Cutting down duplicate files

In this locale, people tend to rely too heavily on sneakernets. By this I don’t mean your regular pirated media files, but actual documents that should otherwise be version-controlled.

Spring-cleaning my hard-drive resulted in the discovery of several folders of PDF slides with names that you’d expect sneakernett-ed files to have (think “New”, “Update New”, and other devious combinations).

Now the slides were old, but still relevant, and they’d probably be useful later. I move all of the files in the folders into a single one…

$ cd slides
$ ls | wc -l 
28

Ugh. 28 files. And by the looks of it a whole bunch of “versioned” files.

I don’t really relish the idea of going through each and every file just to determine if it’s a duplicate of another file, especially when the changes are halfway through a 80-page document.

UNIX-tools to the rescue! Drum-roll please…

md5sum does an MD5 hash on an object and prints it out
cut cuts out pieces of text depending on the arguments you supply
sort does sorts on text
uniq outputs unique lines of text

So, how does that look in shell?

$ md5sum * | tee slides.sums
f23310e777825103e547d42d46fa9ec8  CHAPTER-03-v1.pdf
47c0cbdcf66996bdc2d3c62e6c80b65c  CHAPTER-03-v2.pdf
...
8a4e4506ab29b421ddeb04a8546c943b  CHAPTER-07-v7.pdf
71869d372f8f8d264fea6291e89d6ccd  CHAPTER-08.pdf
$ cut -d ' ' -f 1 slides.sums | sort | uniq -d | tee dup_slides.sums
05b2f3169f2eda0861db5f33a57d845d
14287febecded35be79b88990bbac75f
15fc012b129ff7766af49cbb41108a37
62e2fa7dbf2b20f1cc6ebe91c96ec605
6d8c58baf463eb0038c3b5bc4ab43864
71869d372f8f8d264fea6291e89d6ccd
8a4e4506ab29b421ddeb04a8546c943b
bb31637676c57bdaa0b1f2dd5746fef2
c969dfa9a54997635d9fd15858764d0c
ffa4b026518ce7de68077d6587041be5

If a set of files have the same hash, you can safely assume that their contents are identical. The -d flag used on uniq displays duplicate lines; if there is a repeated hash, we’ve found files that are duplicates.
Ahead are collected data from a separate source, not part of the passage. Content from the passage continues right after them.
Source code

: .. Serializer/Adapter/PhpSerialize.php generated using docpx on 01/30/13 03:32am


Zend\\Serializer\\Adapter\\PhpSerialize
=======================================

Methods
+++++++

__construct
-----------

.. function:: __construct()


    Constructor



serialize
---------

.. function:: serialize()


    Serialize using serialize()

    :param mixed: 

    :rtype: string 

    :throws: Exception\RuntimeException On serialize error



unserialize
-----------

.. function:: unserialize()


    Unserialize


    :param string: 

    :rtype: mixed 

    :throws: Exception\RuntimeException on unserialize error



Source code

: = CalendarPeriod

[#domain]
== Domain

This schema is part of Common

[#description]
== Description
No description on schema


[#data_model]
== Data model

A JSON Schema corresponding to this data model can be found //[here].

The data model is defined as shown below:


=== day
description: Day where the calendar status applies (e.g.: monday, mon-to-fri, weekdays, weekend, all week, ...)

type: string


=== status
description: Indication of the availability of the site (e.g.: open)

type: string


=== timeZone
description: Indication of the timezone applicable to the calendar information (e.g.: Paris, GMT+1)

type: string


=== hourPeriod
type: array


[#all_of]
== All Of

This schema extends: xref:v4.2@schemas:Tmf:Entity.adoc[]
Now we need to find which files have these hashes:

$ for l in $(<dup_slides.sums)
> do
>   echo "Files matching md5 hash ${l}: "
>   grep $l slides.sums | cut -d ' ' -f3
>   echo ''
> done \

Files with md5 hash 05b2f3169f2eda0861db5f33a57d845d: 
CHAPTER-04-v2.pdf
CHAPTER-04.pdf

Files with md5 hash 14287febecded35be79b88990bbac75f: 
CHAPTER-05-v3.pdf
CHAPTER-05-v5.pdf

Files with md5 hash 15fc012b129ff7766af49cbb41108a37: 
CHAPTER-07.pdf
CHAPTER-07-v3.pdf

Files with md5 hash 62e2fa7dbf2b20f1cc6ebe91c96ec605: 
CHAPTER-14-v1.pdf
CHAPTER-14.pdf

Files with md5 hash 6d8c58baf463eb0038c3b5bc4ab43864: 
CHAPTER-14-v3.pdf
CHAPTER-02-v1.pdf

Files with md5 hash 71869d372f8f8d264fea6291e89d6ccd: 
CHAPTER-08-v1.pdf
CHAPTER-08.pdf

Files with md5 hash 8a4e4506ab29b421ddeb04a8546c943b: 
CHAPTER-07-v5.pdf
CHAPTER-07-v7.pdf

Files with md5 hash bb31637676c57bdaa0b1f2dd5746fef2: 
CHAPTER-06-v2.pdf
CHAPTER-06-v6.pdf

Files with md5 hash c969dfa9a54997635d9fd15858764d0c: 
CHAPTER-05-v4.pdf
CHAPTER-05-v6.pdf

Files with md5 hash ffa4b026518ce7de68077d6587041be5: 
CHAPTER-14-v6.pdf
CHAPTER-14-v8.pdf

Now let’s tweak that to list the files we need to remove:

$ for l in $(<dup_slides.sums)
> do
>   grep $l slides.sums | cut -d ' ' -f3 | sed '1d'
> done | xargs rm
$ ls | wc -l
18

Ten duplicates gone! All with the power of shell, thanks UNIX! Now for some Descent.